Google’s efforts also reflect a broader shift in how people use GenAI. Entertainment has dominated AI use cases in the past year, Phillips said, adding that learning is now one of the most popular ways people interact with technology, especially among younger users. As students increasingly turn to AI to study, prepare for exams, and build skills, education is becoming a more urgent and consequential arena for Google.

India’s complex education system is also attracting increasing attention from Google’s competitors. OpenAI has begun building a local leadership presence focused on education, hiring former Coursera APAC managing director Raghav Gupta as head of education for India and Asia Pacific and launching a learning accelerator program last year. Meanwhile, Microsoft has expanded its partnerships with Indian institutions, government agencies and edtech players, including Physics Wallah, to support AI-based learning and teacher training, highlighting how education has become a key battleground as AI companies seek to integrate their tools into public systems.

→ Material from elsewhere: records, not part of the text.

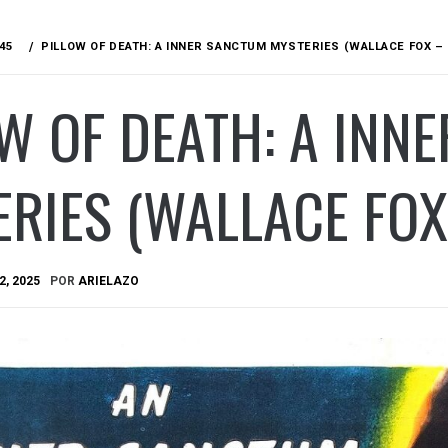
45
PILLOW OF DEATH: A INNER SANCTUM MYSTERIES (WALLACE FOX – 
W OF DEATH: A INN
RIES (WALLACE FOX
2, 2025
POR
ARIELAZO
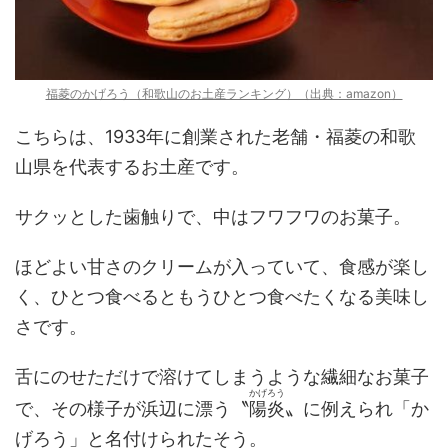
福菱のかげろう（和歌山のお土産ランキング）（出典：amazon）
こちらは、1933年に創業された老舗・福菱の和歌
山県を代表するお土産です。
サクッとした歯触りで、中はフワフワのお菓子。
ほどよい甘さのクリームが入っていて、食感が楽し
く、ひとつ食べるともうひとつ食べたくなる美味し
さです。
舌にのせただけで溶けてしまうような繊細なお菓子
かげろう
で、その様子が浜辺に漂う〝
陽炎
〟に例えられ「か
げろう」と名付けられたそう。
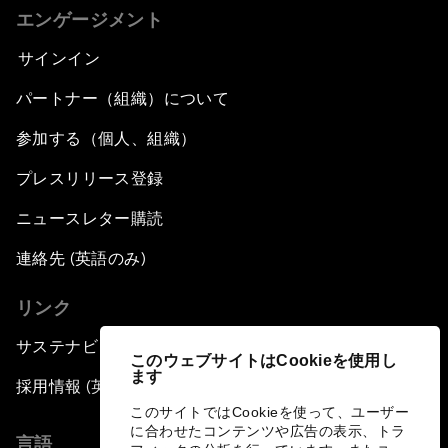
エンゲージメント
サインイン
パートナー（組織）について
参加する（個人、組織）
プレスリリース登録
ニュースレター購読
連絡先 (英語のみ)
リンク
サステナビリティへの取り組み
このウェブサイトはCookieを使用し
ます
採用情報 (英語のみ)
このサイトではCookieを使って、ユーザー
に合わせたコンテンツや広告の表示、トラ
言語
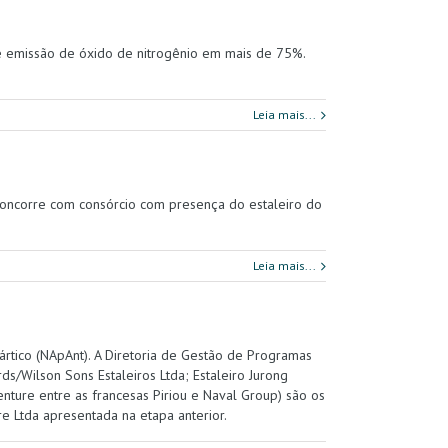
 emissão de óxido de nitrogênio em mais de 75%.
Leia mais...
 concorre com consórcio com presença do estaleiro do
Leia mais...
ártico (NApAnt). A Diretoria de Gestão de Programas
s/Wilson Sons Estaleiros Ltda; Estaleiro Jurong
enture entre as francesas Piriou e Naval Group) são os
re Ltda apresentada na etapa anterior.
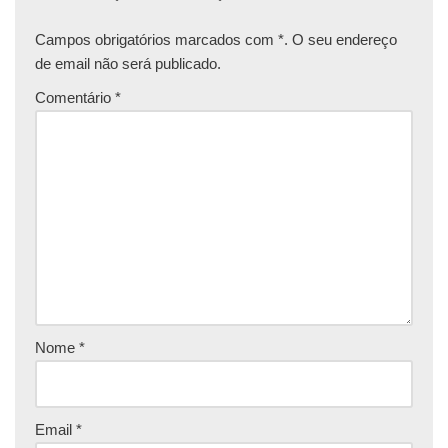
Campos obrigatórios marcados com *. O seu endereço
de email não será publicado.
Comentário
*
Nome
*
Email
*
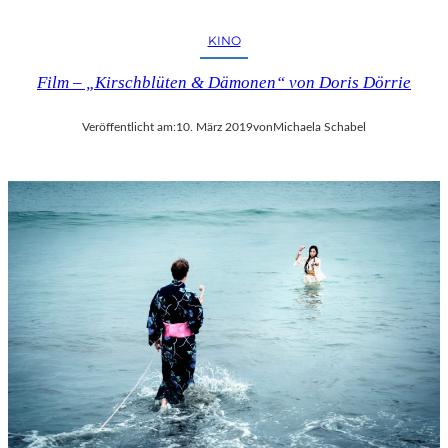
KINO
Film – „Kirschblüten & Dämonen“ von Doris Dörrie
Veröffentlicht am:
10. März 2019
von
Michaela Schabel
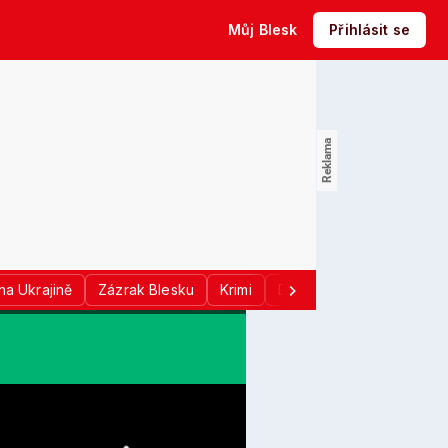
Můj Blesk
Přihlásit se
na Ukrajině
Zázrak Blesku
Krimi
Donald Trump
Sport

Meanwhile, the latest economic study in India points to risks to students from uncritical use of AI, including over-reliance on automated tools and potential impacts on learning outcomes. Citing studies conducted by the Massachusetts Institute of Technology and Microsoft, the survey indicated that “reliance on artificial intelligence for creative work and writing tasks contributes to cognitive atrophy and the deterioration of critical thinking abilities.” It serves as a reminder that the race to enter classrooms is unfolding amid growing concerns about how artificial intelligence will shape learning itself.

Whether Google Guide in India is a model for AI in education elsewhere remains an open question. However, as GenAI moves deeper into public education systems, the pressures now visible in India are likely to play out in other countries as well, making it difficult for the industry to ignore the lessons Google is learning there.